A new kind of management thinking is going to be required if over the next twenty to thirty years billions of people are to emerge from poverty into a global economy that works for all.  It is becoming essential for corporate managers to understand the interconnections and interdependencies between once disparate and disconnected systems.  (The GreenBiz VERGE conferences are a great example of this – showcasing convergence to solutions to 21st century problems.)  As once fragmented parts of the economy are becoming more connected, systems thinking is more critical.  And there is a tremendous financial benefit in managing from a systems perspective as Johnson articulates in his book Profit Beyond Measure.  If sustainability is to succeed as an organizing principle for all business everywhere, the message of Profit Beyond Measure must become ubiquitous, as Triple Bottom Line has been over the last 15 years.  Profit Beyond Measure conveys a future of prosperity that understands the importance yet the limits of measures, and the necessity of understanding the interrelationships and dynamics of systems.  The most powerful and sustainable systems on earth are natural systems, and they are characterized by three important principles (1) Self-organization, (2) Interdependence and (3) Diversity (SoID).  As opposed to Triple Bottom Line, these are the Triple Emergent Properties (3EP) of sustainable systems.  

 In Profit Beyond Measure we are introduced to one of the world’s largest manufacturers (The Toyota Motor Corporation) where the Triple Emergent Properties of SoID characterized the manufacturing process.  The result was one of the most sophisticated, highest quality, and lowest cost automobile plants in the world (located in Georgetown, Kentucky.)  Indeed, Toyota’s quality calamities over the last several years have been recognized by the corporation as directly attributable to the company’s shift in focus to reductionist targets for growth (which may have made those keeping the scorecard happy for a while), but ultimately disregarded the systems appreciation of SoID.and degraded Toyota’s long-built reputation for impeccable quality.

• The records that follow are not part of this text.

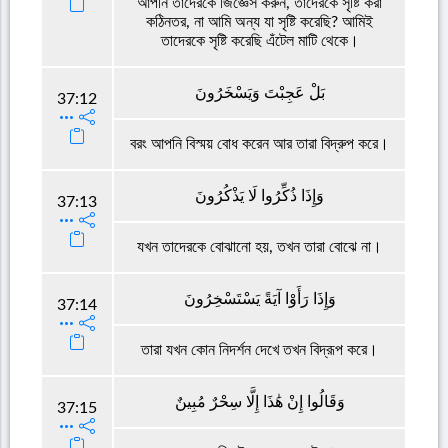
আপনি তাদেরকে জিজ্ঞেস করুন, তাদেরকে সৃষ্টি করা
কঠিনতর, না আমি অন্য যা সৃষ্টি করেছি? আমিই
তাদেরকে সৃষ্টি করেছি এঁটেল মাটি থেকে।
بَلْ عَجِبْتَ وَيَسْخَرُونَ
37:12
বরং আপনি বিস্ময় বোধ করেন আর তারা বিদ্রুপ করে।
وَإِذَا ذُكِّرُوا لَا يَذْكُرُونَ
37:13
যখন তাদেরকে বোঝানো হয়, তখন তারা বোঝে না।
وَإِذَا رَأَوْا آيَةً يَسْتَسْخِرُونَ
37:14
তারা যখন কোন নিদর্শন দেখে তখন বিদ্রূপ করে।
وَقَالُوا إِنْ هَٰذَا إِلَّا سِحْرٌ مُبِينٌ
37:15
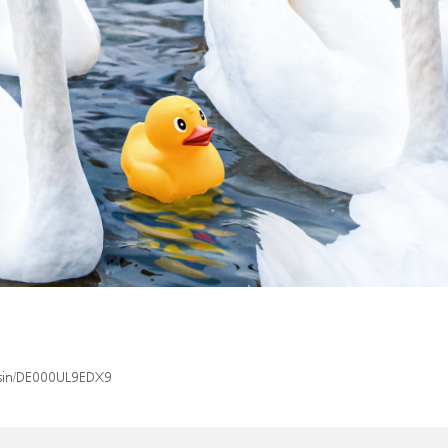
x/isin/DE000UL9EDX9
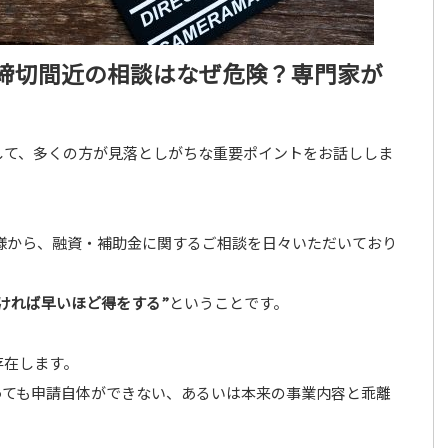
締切間近の相談はなぜ危険？専門家が
して、多くの方が見落としがちな重要ポイントをお話ししま
のお客様から、融資・補助金に関するご相談を日々いただいており
早ければ早いほど得をする”
ということです。
存在します。
っても申請自体ができない、あるいは本来の事業内容と乖離
。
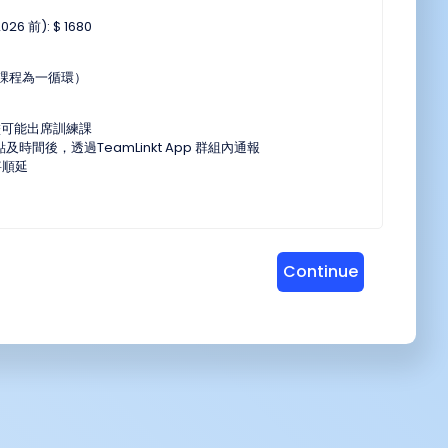
26 前): $ 1680
 期課程為一循環）
盡可能出席訓練課
點及時間後，透過TeamLinkt App 群組內通報
將順延
Continue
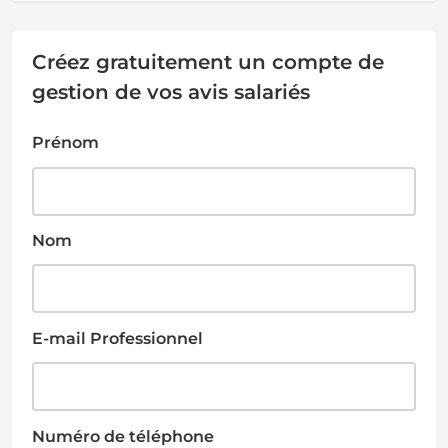
Créez gratuitement un compte de
gestion de vos avis salariés
Prénom
Nom
E-mail Professionnel
Numéro de téléphone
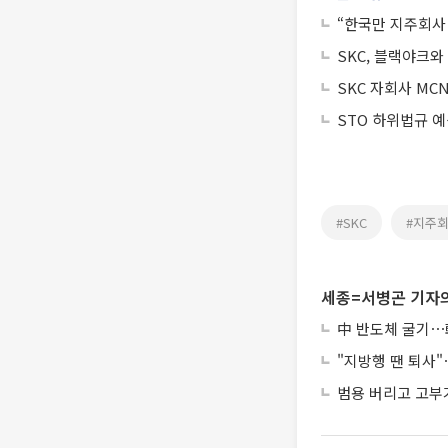
“한국만 지주회사
SKC, 블랙야크와
SKC 자회사 MC
STO 하위법규 
#SKC
#지주
세종=서병곤 기자의
中 반도체 굴기⋯韓
"지방행 땐 퇴사"
범용 버리고 고부가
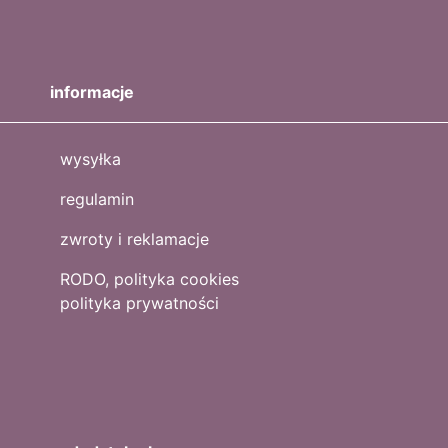
informacje
wysyłka
regulamin
zwroty i reklamacje
RODO, polityka cookies
polityka prywatności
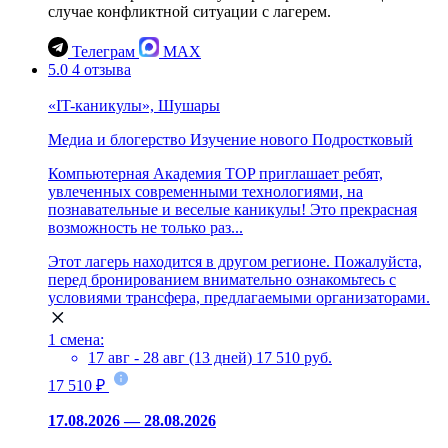
случае конфликтной ситуации с лагерем.
Телеграм
MAX
5.0
4 отзыва
«IT-каникулы», Шушары
Медиа и блогерство
Изучение нового
Подростковый
Компьютерная Академия TOP приглашает ребят,
увлеченных современными технологиями, на
познавательные и веселые каникулы! Это прекрасная
возможность не только раз...
Этот лагерь находится в другом регионе. Пожалуйста,
перед бронированием внимательно ознакомьтесь с
условиями трансфера, предлагаемыми организаторами.
1 смена:
17 авг - 28 авг (13 дней)
17 510 руб.
17 510 ₽
17.08.2026 — 28.08.2026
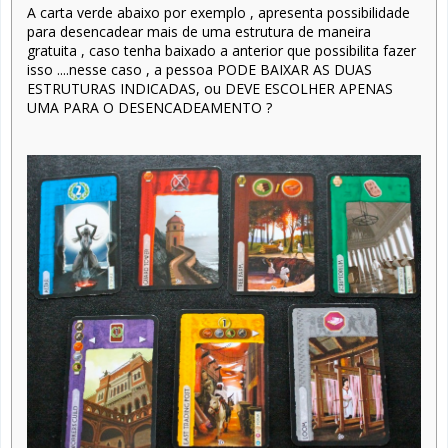
A carta verde abaixo por exemplo , apresenta possibilidade
para desencadear mais de uma estrutura de maneira
gratuita , caso tenha baixado a anterior que possibilita fazer
isso ....nesse caso , a pessoa PODE BAIXAR AS DUAS
ESTRUTURAS INDICADAS, ou DEVE ESCOLHER APENAS
UMA PARA O DESENCADEAMENTO ?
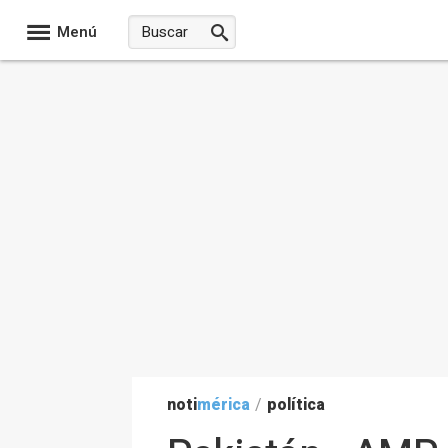
Menú
noti
mérica
/
política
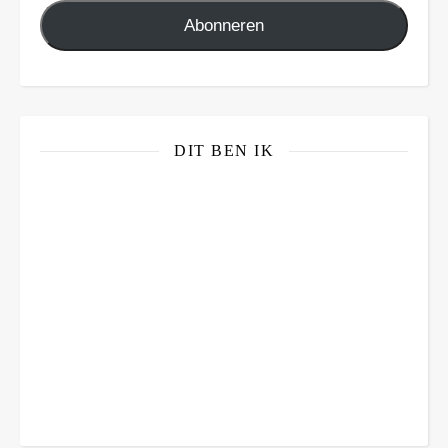
Abonneren
DIT BEN IK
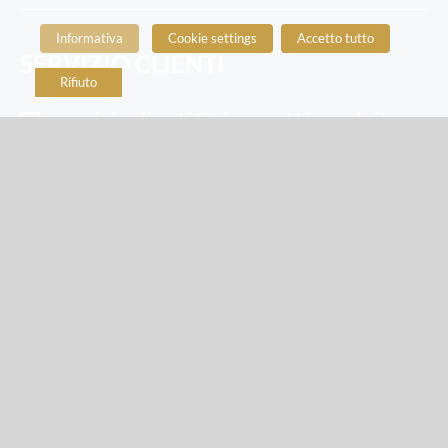
Informativa
Cookie settings
Accetto tutto
SERVIZIO CLIENTI
Rifiuto
servizioclienti
@risoscottisnack.it
800-285850
SEGUICI SUI SOCIAL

Sustainability will become a property of the global economy when thinking in accounting metaphors is supplanted by thinking in systems.  Some might see this as a new-age management gimmick, but actually it’s an age-old management skill.  Even accounting itself used to embody a systems approach to professional and business development.  Arthur Andersen had been an organization of the highest reputation in the accounting industry.  It took the greatest care in whom it hired, whom it took on as clients, how fast it expanded its business and how carefully it imbued the “Arthur Andersen Way” to its employees, its customers and all its stakeholders.  Andersen saw itself as a system, and its high profits and impeccable reputation were outcomes of a self-organized, interdependent and diverse system.  Over time the firm changed, driven by programs like MBO and The Balanced Scorecard, corporate silos developed fostering a culture of profits and growth as ends in themselves.  Stephen Duggan, a long-retired senior partner who once ran Andersen’s entire northern European operations out of Brussels, reflected on the organization's transformation.  As his erstwhile firm lay in ruins from scandal, lawsuit, and criminal indictment, Duggan was asked how could this happen to such a great company.  He paused for a long while, thinking very carefully about his answer, and then said “I tell you, it really started to change when we began measuring everything.”

The greatest gains and losses cannot be measured, but they must be managed.